Grading will be derived from the following formula:

  • 40% attendance / in class discussion / work
  • 60% homework assignments (weekly)

Prerequisites

There are no prerequisites but please note this class will involve coding in a variety of tools like Processing / p5.js / openFrameworks / Python so some familiarity or comfort with programming will be helpful. Introductory workshops will be provided if necessary. Code examples will be provided in c++ / openFrameworks. Homework can be completed in any tools students feel comfortable in.

Please contact Zach Lieberman (zachl@media.mit.edu) with any questions about the class, requirements, materials, or schedule.

How will this class work?

This class will have 2 hour sessions weekly (which will be recorded), as well as asynchronous videos explaining technical concepts which are approximately 1 hour (per week). We will use:

  • zoom (for class and meetings)
  • dropbox paper (for note taking)
  • github (for code sharing, previous repos: here / here)
  • slack (for chat / questions)
  • email (for official communications)

Please note that for online classes we will have an inclusive zoom policy - we realize that students may not have a quiet space or not always be able to be on video, be dressed professionally, or be sitting at a desk. Zoom shouldn't be stressful, we will work together to make these virutal spaces welcoming.

Also please let us know if there are any accessability concerns.

Past students:

“now, being months after taking this course, I think back on RTP often because the works we recreated are so relevant to the designs we see in our everyday walk down the street or strut through an exhibit. I look at fonts and typography and placement on posters. I analyze digital aesthetic structures with a more informed eye because I learned the how/what/why of appreciating the past. RTP gave me technical tools to learn how to appreciate the bedrock of the future - our past.”
Oceane Boulais (MIT)

“RTP is a great class with a strong workshop vibe. Using past works as a basis for creating new pieces is liberating, and it’s gratifying to see all the pieces come together as an output of this journey! Zach’s teaching style is refreshing as it blends discussions about different artistic perspectives with some practical coding tips to help us materialize our ideas.”
Joanne Leong (MIT)

"Most motivating class that I ever took, and I had 2 masters."
Cedric Honnet (MIT)

“Yes, Recreating The Past taught me a lot about coding. But for me, it’s value as an art history class, as an exercise in the importance of archiving, preservation, and curation, felt like a home I’d always been searching for.

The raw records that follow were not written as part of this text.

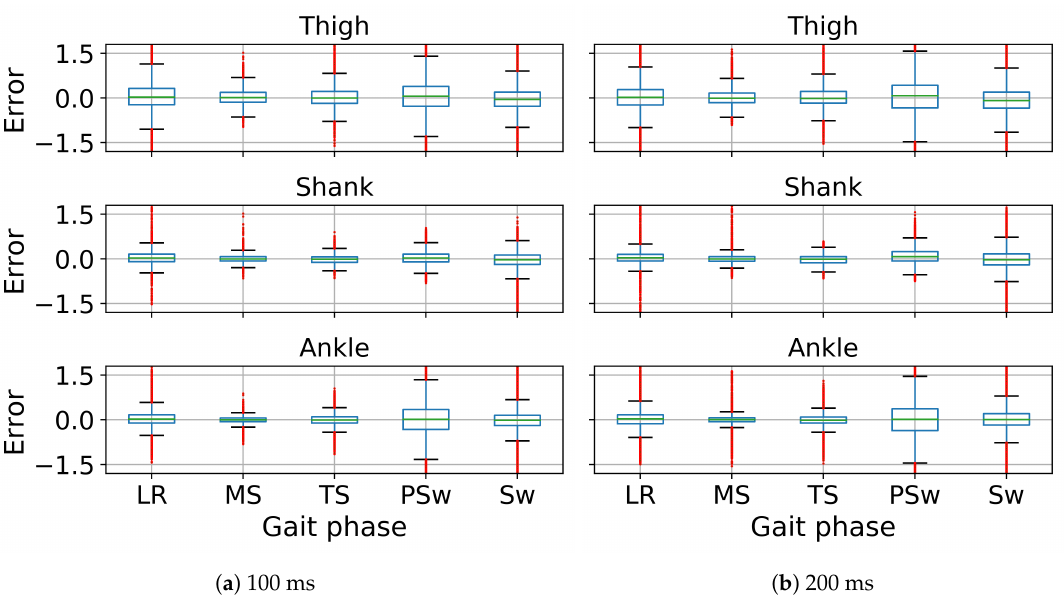
Figure 11. Error of angular velocities of ipsilateral thigh, shank and foot in 100 ms ( a ) and 200 ms ( b ) ahead prediction with respect to gait phases in inter-subject implementation. All angular velocity values shown are normalized to have zero mean and unit variance. The line inside the box represents the median error. The box represents the middle 50% of the error. The whiskers represent the ranges for the bottom 25% and the top 25% of the error, excluding outliers. The red tails indicate the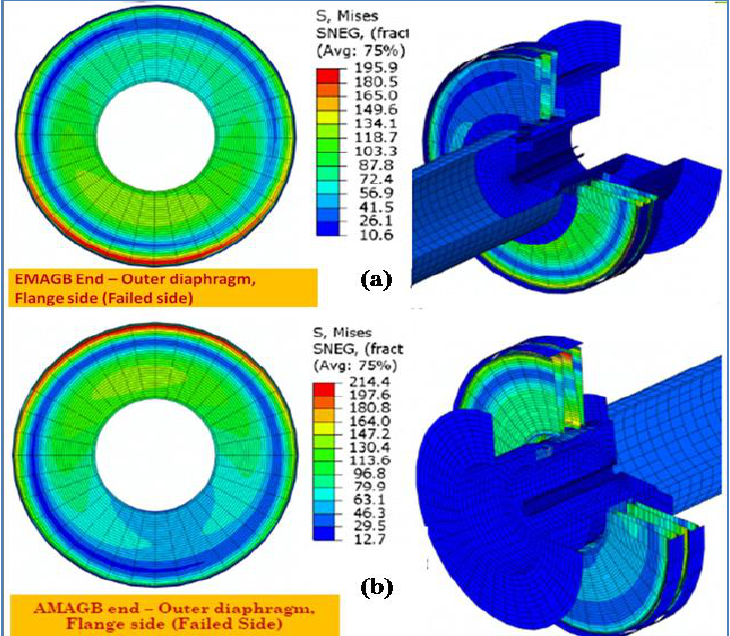
Fig. 10: Stress patterns developed on the failed diaphragms of the PTO shafts under combined actions of misalignments, peak operating torque and centrifugal forces - (a) EMAGB (engine) end outer failed diaphragms, (b) AMAGB end failed outer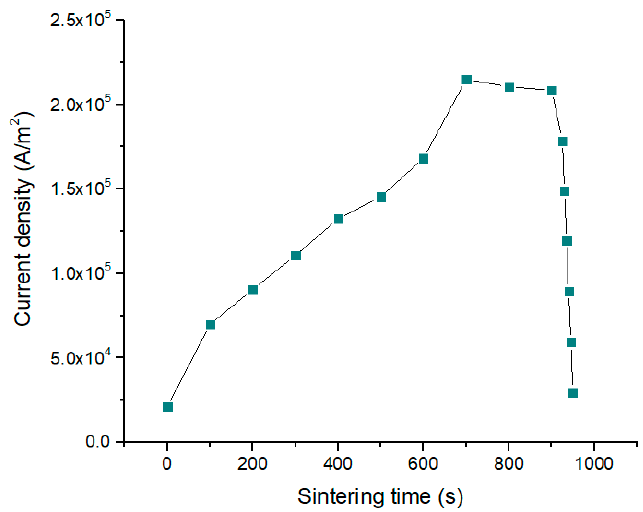
Figure 3. The dependence of current density on time that was used in the model with thermoelectric effect and contact resistance.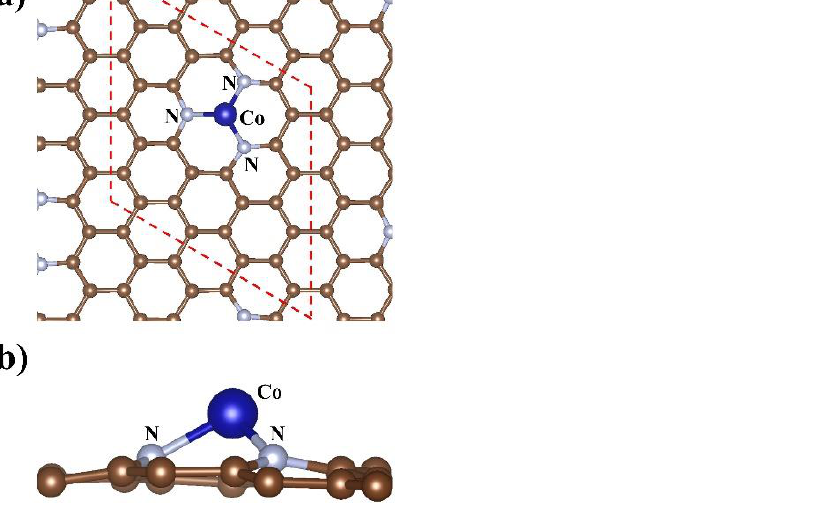
Figure 1. The ( a ) top view and ( b ) side view of fully optimized configuration of Co/N 3 – gra. The red dotted line in ( a ) denotes the unit cell.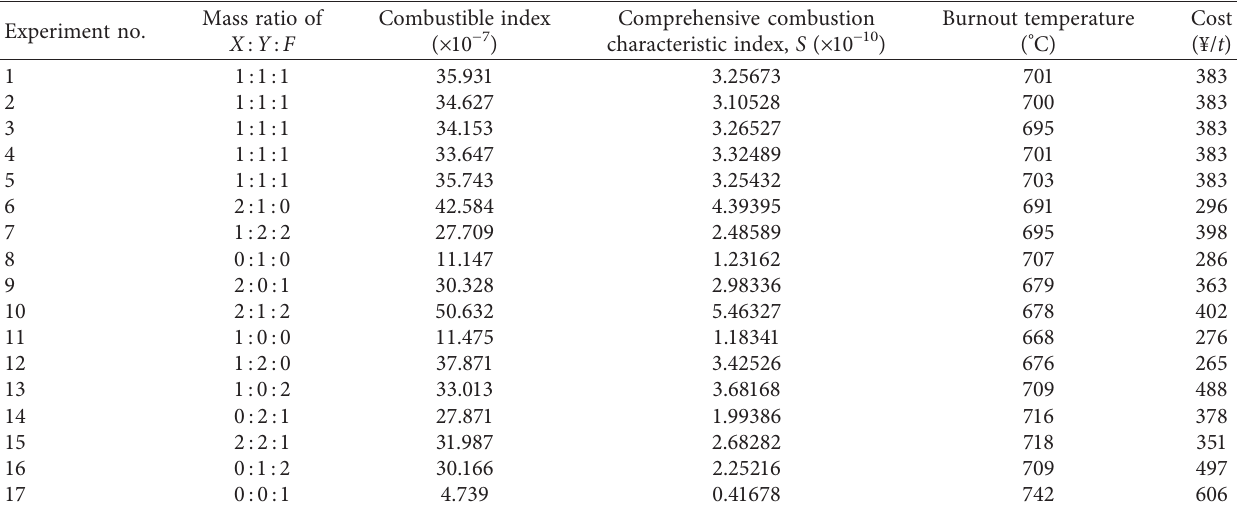
Table 9: Design and results of Box-Behnken orthogonal experiment. Experiment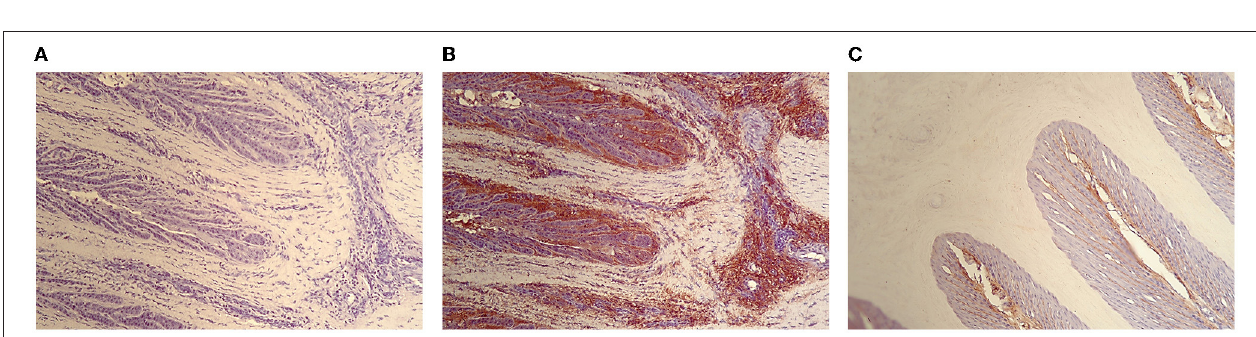
Frontiers in Veterinary Science |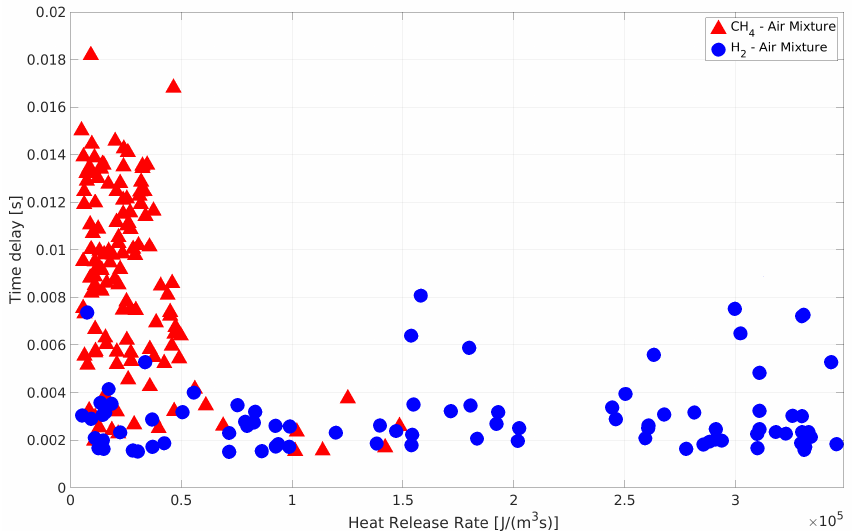
Figure 21. Comparison of the time delay versus the heat release rate for the methane–air and hydrogen–air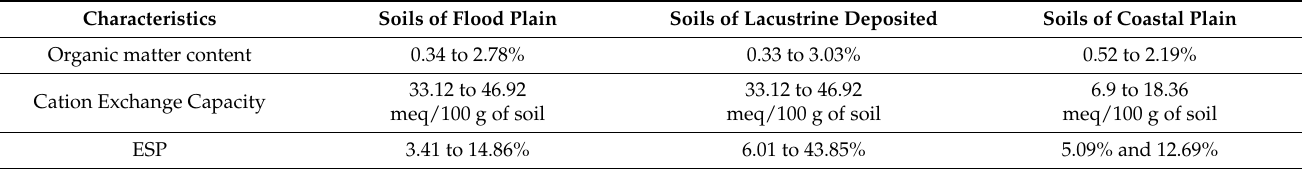
Table 5. Cont . Table 6. Areas and frequencies of soil sub-groups in Kafr El Sheikh Governorate.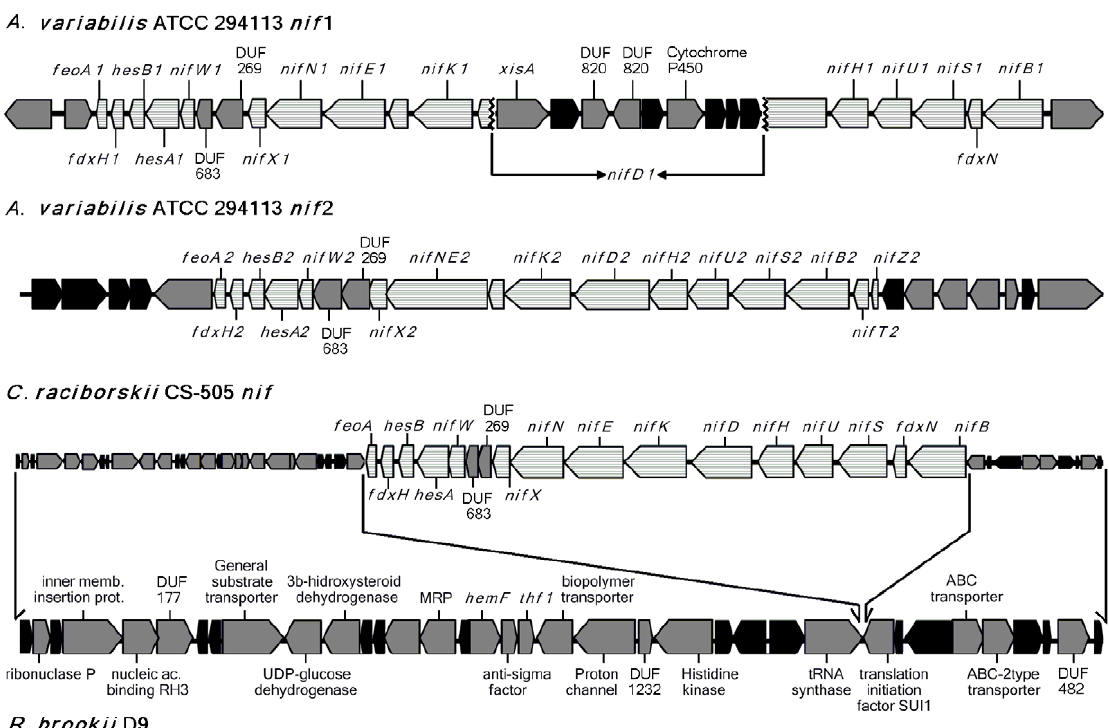
Figure 3. Schematic representation of the synteny within the vicinity of the nif gene clusters. The scheme represents the 15 kb gene cluster containing the nifHDK and the other 13 nitrogen fixation related genes in CS-505 compared with the nif 1 and nif 2 gene clusters of Anabaena variabilis ATCC 29413 and the synteny regions between CS-505 and D9. The synteny regions between CS-505 and D9 are delimited by the arrows. nif genes are represented by light grey and dashed lines. Genes in black correspond to hypothetical proteins and grey genes to proteins with assigned function.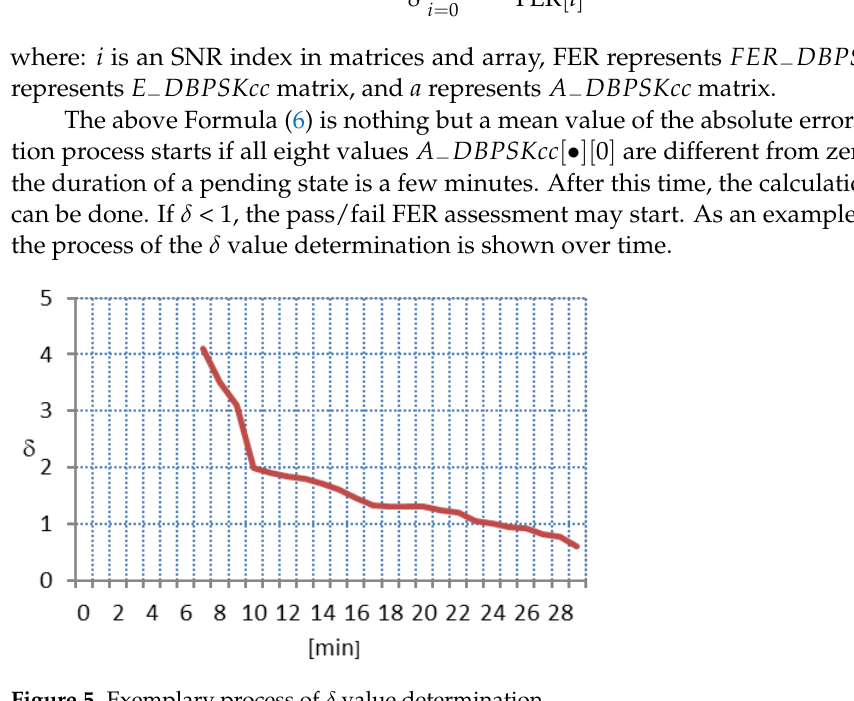
Figure 5. Exemplary process of δ value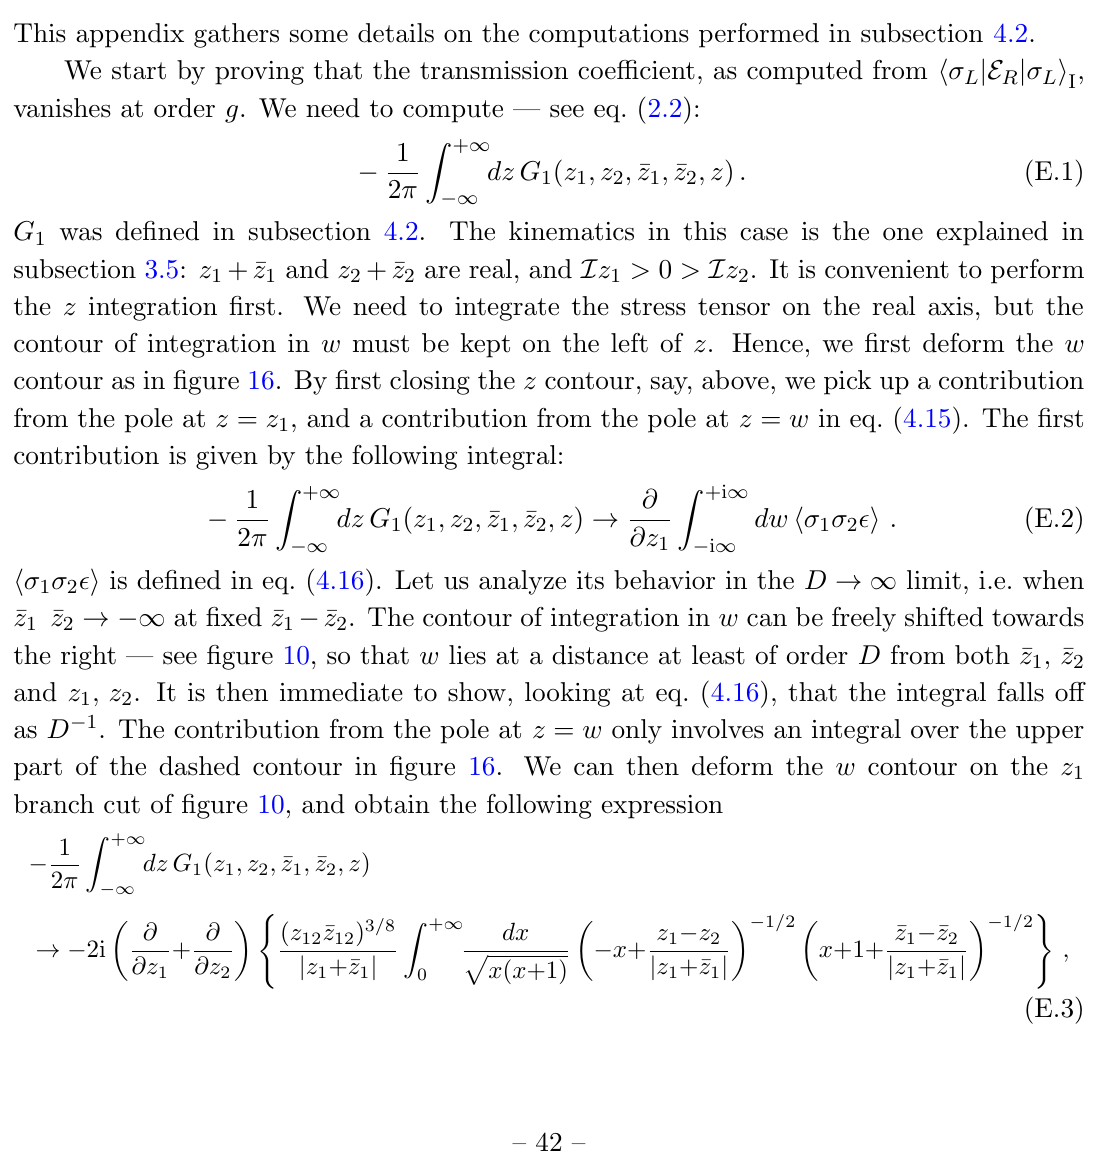
Figure 16 . Contours which de(cid:12)ne the expectation value h (cid:27) L jE R j (cid:27) L i zontal line is the contour of integration in z , while the dashed line is the contour of integration in w . The integrand, eq. (4.15) has poles in z at z = z 1 ; z 2 ; w . The position of z 1 and z 2 is compatible with the kinematics described in subsection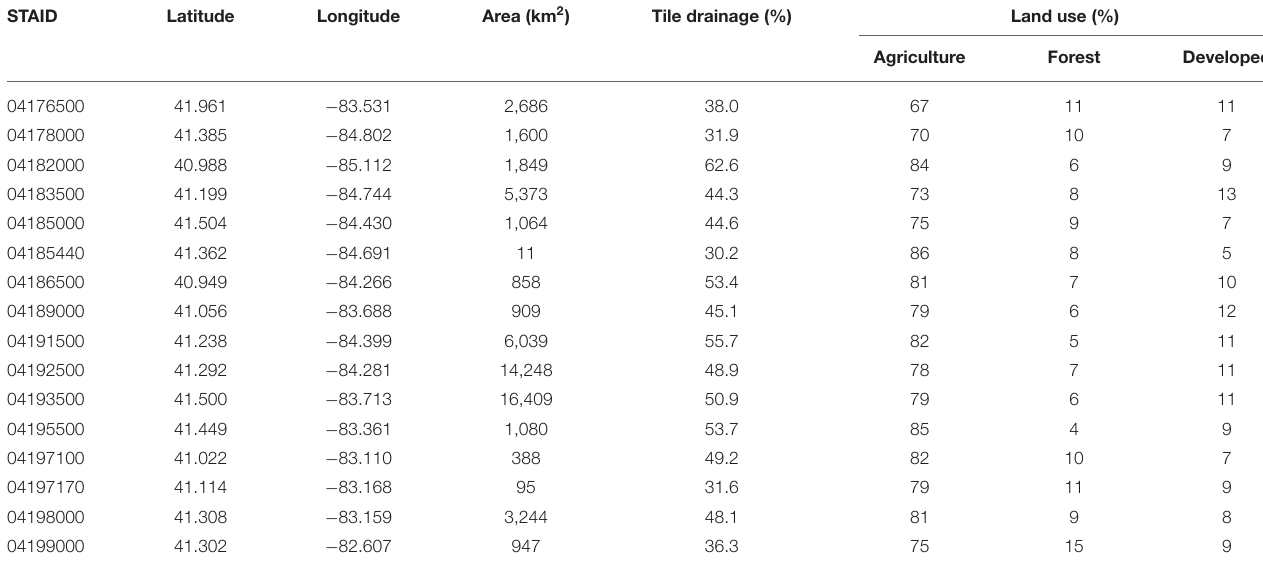
TABLE 1 | Location of stream gages and watershed characteristics.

History is not a passive subject you simply consume, but an active form, something you “do,” and this was one of the only classes I’ve ever been in that seemed to not only understand that, but revel in it.”
Max Neely Cohen (SFPC)

“In Recreating the Past, I learned to look closely at works of art in a way that I had never done before. It was an engaging introduction to the history of computational art that helped orient my search for more inspiration in the space. Most importantly, RTP reminded me of the creative possibility of mathematical and algorithmic thinking in the context of art.”